The playbook for much of the junk-food marketing is similar to what the tobacco industry used for decades: advertising strategies focused on young people, a shirking of responsibility for poisoning entire populations, and an emphasis on individuals’ responsibility for their own health.
Unfortunately, ultra-processed foods aren’t as readily condemned as tobacco. While we know that nicotine is addictive and that cigarettes deliver a range of carcinogens, there are many ways (yet no single way) that the standard American diet increases the risk of other causes of premature death. The interactions among calorie intake, exercise, fat accumulation, insulin resistance and genetic background, along with other environmental factors that cause diet-related diseases (such as stress and generational poverty), are variable and complicated.
What is indisputable is that a better diet leads to better health. And most people know that a “good” diet is one that cuts back on ultra-processed foods and substitutes relatively unprocessed plant foods. (You can tinker at the margins, but it’s pretty much that simple.) On this, all responsible global experts agree.
But knowledge and sound advice aren’t enough: When most choices are destructive, it’s hard to choose wisely. And between your knowledge and the execution of your wishes stands a $14 billion food advertising budget, the vast majority of which promotes fast food, sugary drinks, candy and unhealthy snacks. (The total budget of the federal Centers for Disease Control and Prevention for “chronic disease prevention and health promotion” is less than $1 billion.) Thus, the failed New Year’s resolutions.
Healthy food exists, of course, but it’s overwhelmingly marketed to a specific demographic: wealthier, often white people, almost always adults. Children, poorer whites and especially people of color are the primary targets of ultra-processed-food sales.
There are five fast-food restaurants for every supermarket in the United States, and they’re found more in poor areas than in wealthy ones.
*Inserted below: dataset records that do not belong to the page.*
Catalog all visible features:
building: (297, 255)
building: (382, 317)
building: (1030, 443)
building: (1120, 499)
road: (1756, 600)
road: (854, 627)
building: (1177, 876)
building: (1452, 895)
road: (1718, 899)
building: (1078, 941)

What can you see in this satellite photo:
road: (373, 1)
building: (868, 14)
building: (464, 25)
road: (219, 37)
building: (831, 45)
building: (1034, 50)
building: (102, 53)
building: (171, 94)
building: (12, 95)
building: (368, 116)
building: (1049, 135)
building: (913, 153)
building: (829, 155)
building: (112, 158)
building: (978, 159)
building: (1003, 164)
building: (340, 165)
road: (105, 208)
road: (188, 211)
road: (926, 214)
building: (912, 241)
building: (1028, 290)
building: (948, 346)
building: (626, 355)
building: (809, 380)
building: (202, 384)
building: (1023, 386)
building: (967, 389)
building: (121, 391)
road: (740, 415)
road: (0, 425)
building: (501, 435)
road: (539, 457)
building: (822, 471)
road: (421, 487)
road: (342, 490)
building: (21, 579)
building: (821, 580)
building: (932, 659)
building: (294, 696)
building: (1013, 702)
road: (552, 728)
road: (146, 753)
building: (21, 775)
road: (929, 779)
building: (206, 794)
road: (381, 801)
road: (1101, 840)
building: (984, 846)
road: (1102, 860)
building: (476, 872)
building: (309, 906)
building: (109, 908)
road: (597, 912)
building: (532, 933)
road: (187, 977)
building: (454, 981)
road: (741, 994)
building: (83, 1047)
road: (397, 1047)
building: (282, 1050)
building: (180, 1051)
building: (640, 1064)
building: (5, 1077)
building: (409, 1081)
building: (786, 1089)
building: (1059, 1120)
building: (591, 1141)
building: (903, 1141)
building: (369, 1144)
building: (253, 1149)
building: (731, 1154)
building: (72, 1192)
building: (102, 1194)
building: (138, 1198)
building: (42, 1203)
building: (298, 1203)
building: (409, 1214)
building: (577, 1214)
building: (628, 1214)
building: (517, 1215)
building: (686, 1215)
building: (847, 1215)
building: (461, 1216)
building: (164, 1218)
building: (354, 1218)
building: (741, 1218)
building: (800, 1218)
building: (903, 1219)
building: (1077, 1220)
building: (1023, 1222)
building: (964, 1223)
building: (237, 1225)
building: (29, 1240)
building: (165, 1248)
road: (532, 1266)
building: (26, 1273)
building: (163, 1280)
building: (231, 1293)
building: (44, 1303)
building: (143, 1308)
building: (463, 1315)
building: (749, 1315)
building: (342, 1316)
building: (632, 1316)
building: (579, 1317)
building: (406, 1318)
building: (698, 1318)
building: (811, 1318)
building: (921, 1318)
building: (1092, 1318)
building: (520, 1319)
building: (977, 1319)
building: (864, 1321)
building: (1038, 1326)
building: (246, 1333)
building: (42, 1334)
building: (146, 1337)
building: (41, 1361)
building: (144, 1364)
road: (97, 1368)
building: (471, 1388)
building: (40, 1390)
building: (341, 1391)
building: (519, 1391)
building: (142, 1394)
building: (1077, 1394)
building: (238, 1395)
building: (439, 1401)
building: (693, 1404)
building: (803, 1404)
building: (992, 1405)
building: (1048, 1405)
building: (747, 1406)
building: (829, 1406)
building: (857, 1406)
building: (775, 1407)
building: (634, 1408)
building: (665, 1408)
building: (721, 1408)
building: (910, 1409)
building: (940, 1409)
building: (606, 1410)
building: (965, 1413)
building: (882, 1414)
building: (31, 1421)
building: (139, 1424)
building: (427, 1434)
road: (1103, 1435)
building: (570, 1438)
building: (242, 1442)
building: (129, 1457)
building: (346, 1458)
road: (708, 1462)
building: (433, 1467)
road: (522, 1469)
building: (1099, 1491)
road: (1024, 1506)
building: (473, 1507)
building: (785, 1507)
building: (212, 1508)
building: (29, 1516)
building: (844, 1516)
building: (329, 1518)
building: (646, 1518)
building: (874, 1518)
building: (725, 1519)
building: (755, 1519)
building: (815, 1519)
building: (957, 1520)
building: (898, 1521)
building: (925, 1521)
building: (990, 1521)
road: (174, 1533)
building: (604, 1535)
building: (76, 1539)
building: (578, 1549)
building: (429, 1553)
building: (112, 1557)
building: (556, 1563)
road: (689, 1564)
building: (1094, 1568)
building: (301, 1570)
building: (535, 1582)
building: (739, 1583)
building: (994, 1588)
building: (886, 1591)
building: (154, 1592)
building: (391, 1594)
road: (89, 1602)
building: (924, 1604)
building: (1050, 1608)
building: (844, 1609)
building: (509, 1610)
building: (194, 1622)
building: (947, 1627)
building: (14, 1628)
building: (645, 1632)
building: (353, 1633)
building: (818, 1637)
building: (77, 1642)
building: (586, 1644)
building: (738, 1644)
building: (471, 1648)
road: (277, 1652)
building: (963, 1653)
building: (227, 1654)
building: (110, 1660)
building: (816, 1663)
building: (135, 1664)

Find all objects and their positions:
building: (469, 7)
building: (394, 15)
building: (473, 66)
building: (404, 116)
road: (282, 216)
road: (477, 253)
So-called food deserts — areas where healthy and affordable food choices are nil — are better labeled as areas of food apartheid and are found more often in poor areas, especially those whose residents are people of color. It’s money that brings supermarkets and good food options to a neighborhood, and even bringing a new grocery store to a lower-income neighborhood doesn’t improve things much if people’s incomes remain low.
The primary determinant of the quality of diet is income, not ignorance, intelligence or will. With 12 percent of Americans going hungry, and millions of households with children uncertain that they’ll be able to feed their kids, the “choice” is often between eating processed food and not eating at all. With each passing generation, unhealthful diets become more normalized. Food preferences begin to be shaped in utero. One study found that mothers with varied diets who breastfeed and wean their children with normal food create much different eaters than mothers with standard American diets who rely on formula and baby food. When we began to feed our children as marketers dictated, pushing the gloss of “convenience” and “modernity,” the cycle spiraled out of control.
Only good policy can rescue us, but government has largely been a part of this problem, embracing the interests of agribusiness, food processors, marketers and retailers. The weight that our society really needs to shed is the shame we allow ourselves to feel for a problem we didn’t create. Or, to put it more bluntly, the dead weight of the profiteers who poison us, and of the plutocrats who abet them.
Mark Bittman, a former food columnist for The Times, is the writer of the forthcoming “Animal, Vegetable, Junk” and is on the faculty of the Mailman School of Public Health at Columbia.